**INSTRUCTIONS FOR THE TASK**
Which lines in the material below contain the string "instrument"? Pull out each of them in full, treating uppercase and lowercase as different.

**RECORDS TO PROCESS**
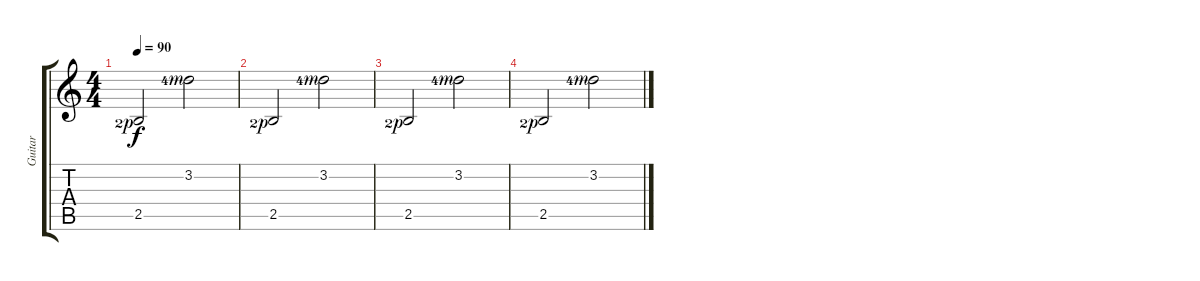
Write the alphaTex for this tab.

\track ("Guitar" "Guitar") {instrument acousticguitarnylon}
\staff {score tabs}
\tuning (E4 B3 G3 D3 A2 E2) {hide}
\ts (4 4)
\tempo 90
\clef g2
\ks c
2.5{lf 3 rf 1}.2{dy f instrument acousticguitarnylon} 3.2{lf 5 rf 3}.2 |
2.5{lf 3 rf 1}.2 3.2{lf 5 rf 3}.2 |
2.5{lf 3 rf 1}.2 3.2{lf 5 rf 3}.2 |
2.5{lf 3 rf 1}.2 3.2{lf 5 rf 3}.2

--

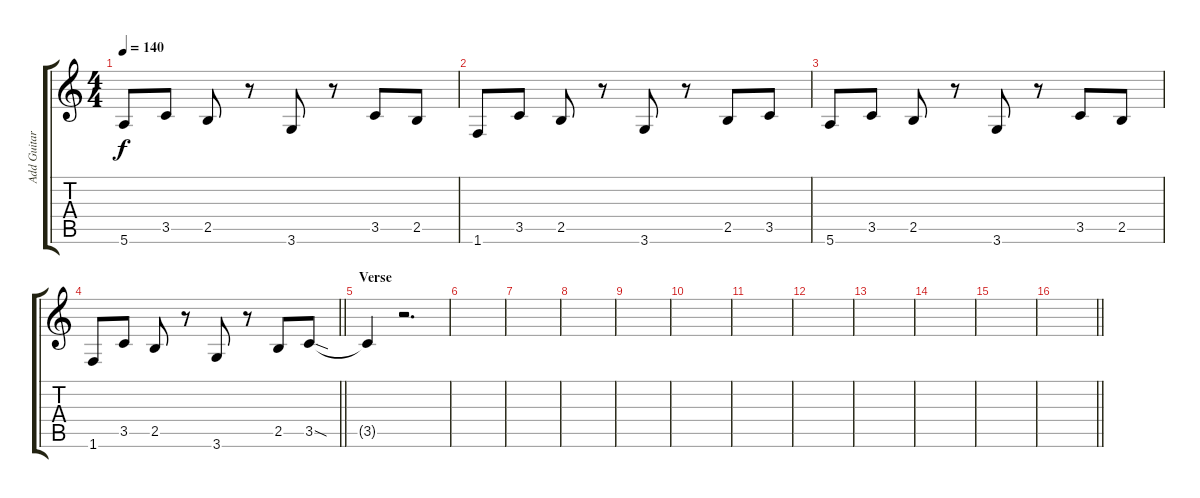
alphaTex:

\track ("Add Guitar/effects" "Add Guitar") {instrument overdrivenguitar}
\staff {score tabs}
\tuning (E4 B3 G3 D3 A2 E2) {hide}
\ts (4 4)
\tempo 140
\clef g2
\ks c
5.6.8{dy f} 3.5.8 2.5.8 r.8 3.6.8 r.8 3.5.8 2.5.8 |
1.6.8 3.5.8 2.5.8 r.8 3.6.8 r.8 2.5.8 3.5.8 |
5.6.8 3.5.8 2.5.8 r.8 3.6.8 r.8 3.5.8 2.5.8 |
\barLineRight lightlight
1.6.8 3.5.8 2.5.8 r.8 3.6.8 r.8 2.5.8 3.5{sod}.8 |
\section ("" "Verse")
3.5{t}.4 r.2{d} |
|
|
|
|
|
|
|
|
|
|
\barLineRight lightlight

* * *

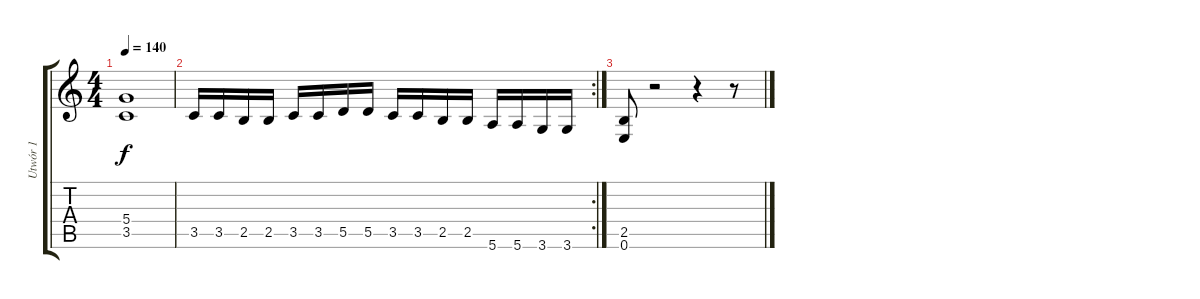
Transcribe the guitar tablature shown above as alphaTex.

**RESPONSE TO THIS TASK**
\track ("Guitar" "Guitar") {instrument acousticguitarnylon}
2.5{lf 3 rf 1}.2{dy f instrument acousticguitarnylon} 3.2{lf 5 rf 3}.2 |
\track ("Add Guitar/effects" "Add Guitar") {instrument overdrivenguitar}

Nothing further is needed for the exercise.